Job item:
Which lines of the entries below contain the word "Devo"? List every such line in full.

(Transcribed page text)
++++++

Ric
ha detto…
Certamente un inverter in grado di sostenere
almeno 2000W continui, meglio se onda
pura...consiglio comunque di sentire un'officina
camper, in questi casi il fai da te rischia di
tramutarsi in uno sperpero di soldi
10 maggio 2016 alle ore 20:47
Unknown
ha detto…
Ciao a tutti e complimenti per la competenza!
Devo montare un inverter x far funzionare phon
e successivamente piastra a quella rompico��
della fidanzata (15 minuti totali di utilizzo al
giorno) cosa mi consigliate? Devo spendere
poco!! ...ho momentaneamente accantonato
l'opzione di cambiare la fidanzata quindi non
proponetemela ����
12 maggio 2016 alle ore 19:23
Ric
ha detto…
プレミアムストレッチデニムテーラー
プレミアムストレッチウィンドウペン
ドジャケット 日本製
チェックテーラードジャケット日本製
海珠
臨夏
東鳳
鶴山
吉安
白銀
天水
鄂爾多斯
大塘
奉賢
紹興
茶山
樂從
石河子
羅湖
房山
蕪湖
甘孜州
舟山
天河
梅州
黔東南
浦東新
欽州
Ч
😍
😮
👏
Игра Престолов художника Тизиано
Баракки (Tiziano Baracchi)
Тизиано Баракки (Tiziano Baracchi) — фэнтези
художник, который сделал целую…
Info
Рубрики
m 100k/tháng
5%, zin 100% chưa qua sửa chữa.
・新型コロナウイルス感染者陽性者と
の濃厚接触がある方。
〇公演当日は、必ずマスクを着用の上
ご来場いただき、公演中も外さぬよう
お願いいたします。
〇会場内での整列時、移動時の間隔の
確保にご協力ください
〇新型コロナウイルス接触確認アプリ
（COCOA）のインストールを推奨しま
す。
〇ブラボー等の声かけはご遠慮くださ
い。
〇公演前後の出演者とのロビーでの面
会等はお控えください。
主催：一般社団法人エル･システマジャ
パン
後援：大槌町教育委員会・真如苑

++++++

Exercise answer:
Devo montare un inverter x far funzionare phon
giorno) cosa mi consigliate? Devo spendere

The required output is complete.